L’ambition du projet d’abord : 40 minutes, autant que les concertos les plus longs du répertoire, de Beethoven ou Brahms : "Je pensais écrire une œuvre courte, d’une quinzaine de minutes, mais très vite le rêve d’un 'vrai' concerto pour piano s’est imposé". Une structure en trois mouvements, très réfléchie. Une belle virtuosité, mais qu’il faudrait réentendre, bien sûr. Une place à l’improvisation (Enhco l’indique lui-même) mais, si on les entend bien, ces improvisations, elles nous ont paru assez peu nombreuses et distillées avec précaution.

Le cinéma n'est pas loin

Les amoureux du Enhco jazzman auront peut-être été déçus : ce n’est pas un "concerto jazz" (la "Rhapsody in blue" de Gershwin qu’Enhco joue aussi l’est beaucoup plus), c’est quelque chose de… très curieux, imprécis, hésitant et charmeur, qui touche à la musique française (façon Debussy, Ravel ou… Claude Bolling), fait une virée vers l’Orient (le "Concerto" de l’Arménien Khatchaturian), va vers la musique de film de Maurice Jarre ("Lawrence d’Arabie") avec, en plus de belles trouvailles orchestrales (sur les percussions, et bravo aux trois percussionnistes !).

Oui, on serait plutôt, malgré les savants commentaires d’Enhco ("langage rythmique assez complexe à sept temps, texture sonore mouvante, modulations…"), dans une partition de cinéma, soit dit sans aucun mépris. Maurice Jarre avait du génie et ceux auxquels on pense avaient aussi du génie, un Georges Delerue ou un Antoine Duhamel, ces musiciens si français (on y revient…).

Dans la continuité des concertos classiques

Car Enhco est aussi un mélodiste :  de belles mélodies tristes, ou amorces de mélodies, installent le climat de chaque mouvement.
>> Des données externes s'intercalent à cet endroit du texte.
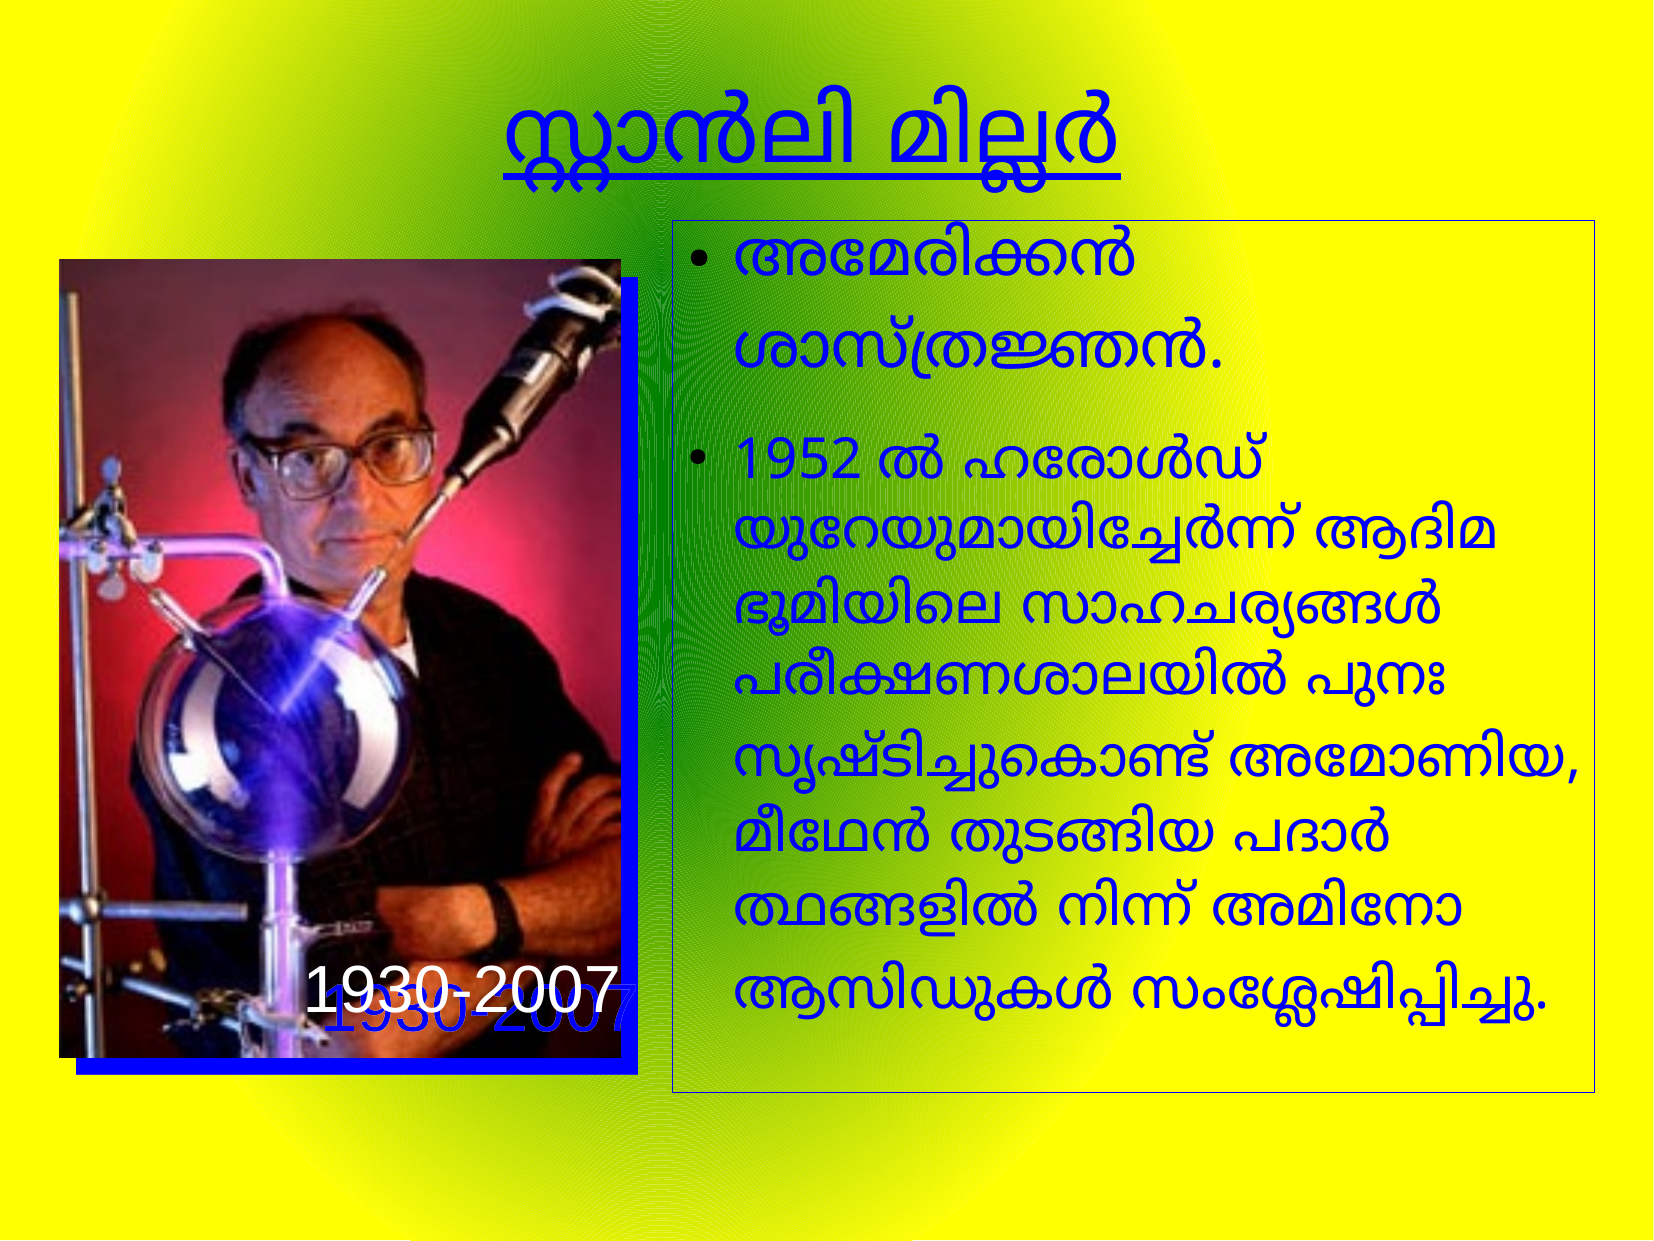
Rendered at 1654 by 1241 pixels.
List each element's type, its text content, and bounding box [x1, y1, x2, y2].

Bon, il y a parfois des moments où l’attention est moins soutenue, et l’orchestre couvre parfois le piano, soit qu’Enhco ne joue pas assez fort, soit qu’il y ait déséquilibre dans l’écriture (on penche pour cela). Mais on voit à l’œuvre un compositeur-pianiste qui a de l’ambition, de l’autorité, beaucoup d’idées, le sens du public (ce qui n’est, pour nous, pas du tout un défaut). Un compositeur-pianiste chez qui la musique (mais on le savait en l’écoutant improviser) coule naturellement.
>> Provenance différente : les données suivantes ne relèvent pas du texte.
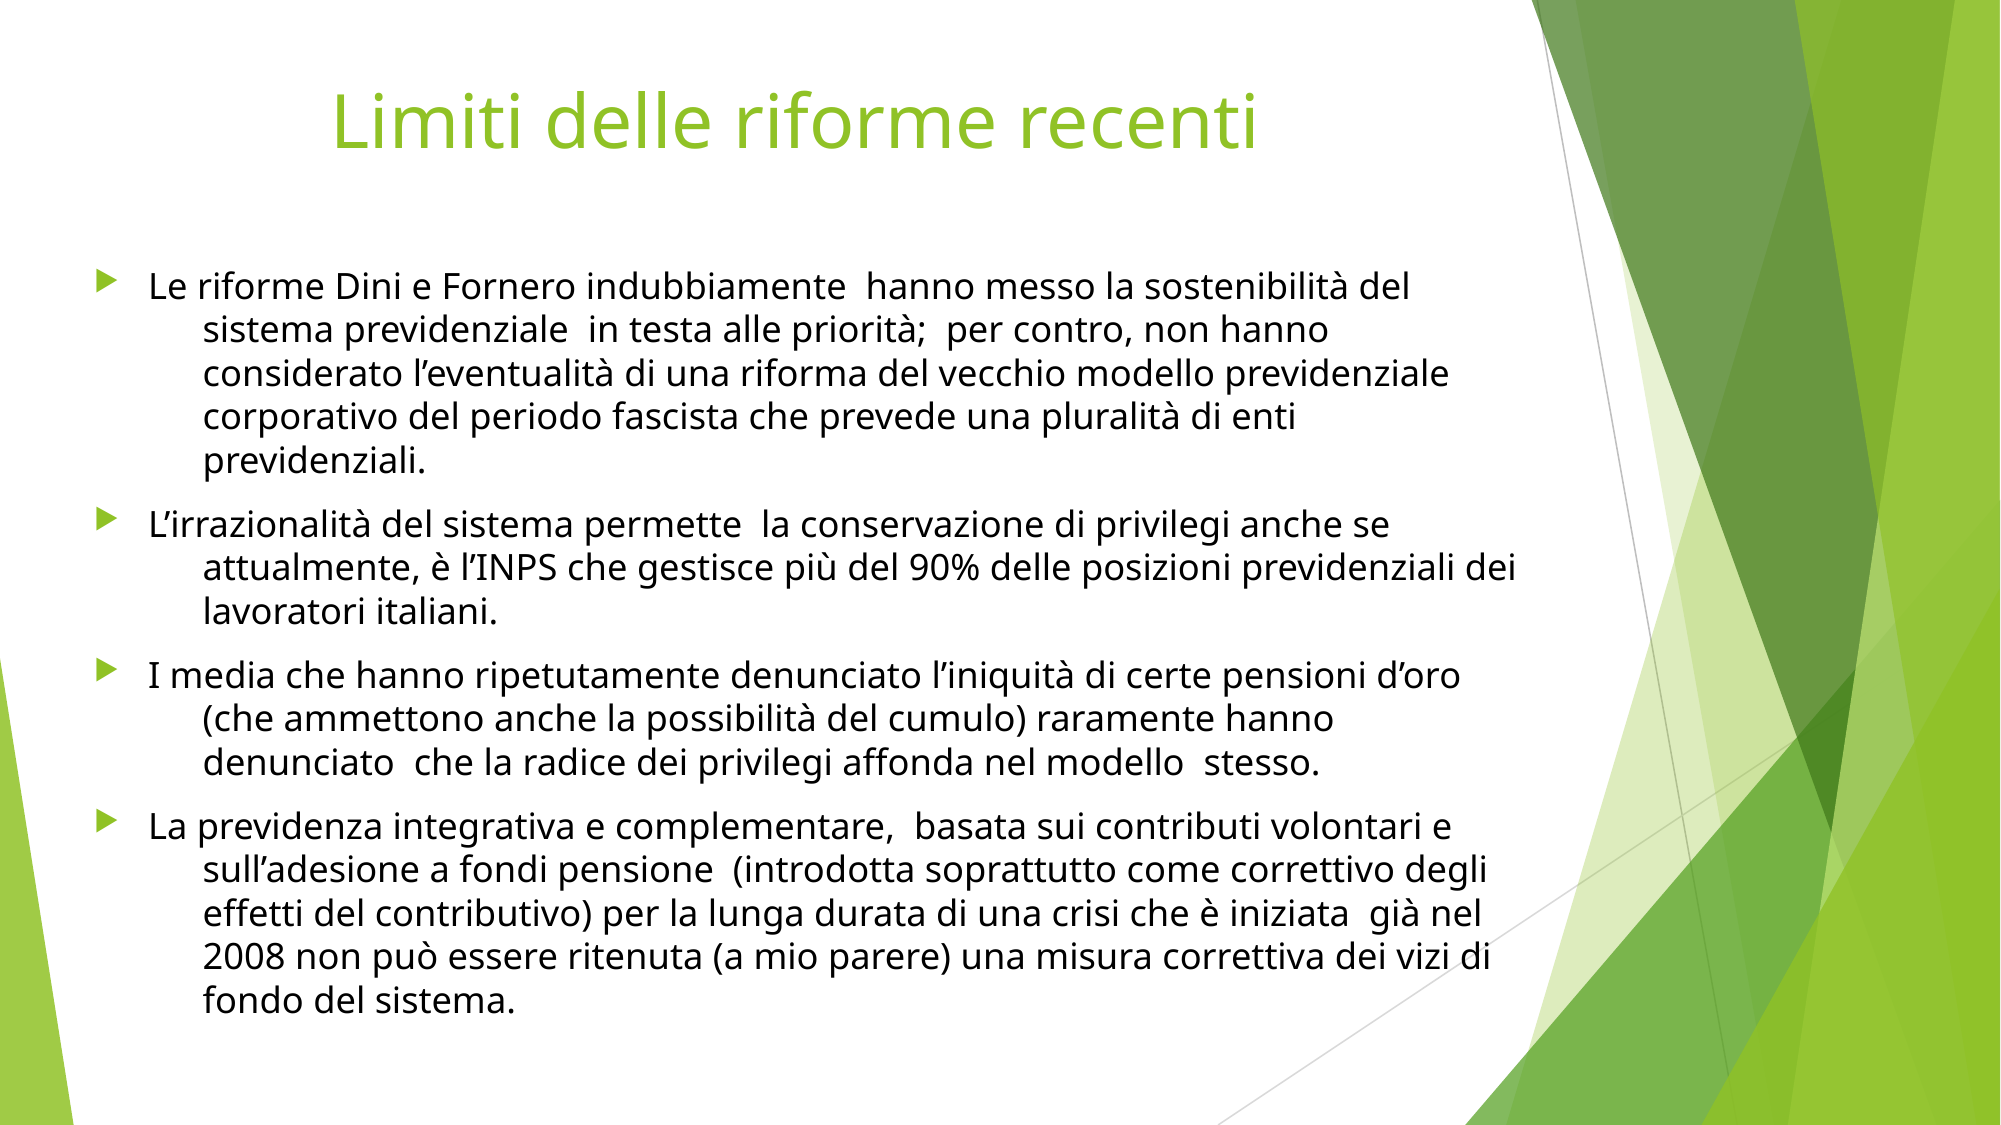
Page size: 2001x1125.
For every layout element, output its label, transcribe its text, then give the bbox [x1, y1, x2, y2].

Il y a plus étrange encore : cette volonté de s’inscrire dans la continuité des concertos classiques en ignorant complètement tout ce pan de la musique des soixante-dix dernières années, sérielle, boulézienne ou post-boulézienne pour le dire vite, dont beaucoup de compositeurs français continuent de faire leur miel sans que le public y trouve vraiment son compte. Un Escaich, un Mantovani, essaient de se soustraire à ces écrasantes influences. Enhco fait comme si elles n’avaient jamais existé. Ce n’est ni lui faire un compliment ni lui jeter la pierre. C’est une simple constatation, sans qu’on sache s’il s’agit d’une désinvolture charmante (et risquée) ou du comportement de toute une génération de jeunes compositeurs qui se débarrasseront enfin du modèle précédent, comme cela s’est toujours pratiqué dans l’histoire de la musique.

"Concerto pour piano" de Thomas Enhco par Thomas Enhco, piano, et l’orchestre de Cannes Provence Alpes Côte d’Azur, direction Benjamin Lévy. Petite Philharmonie de Paris, le 23 novembre.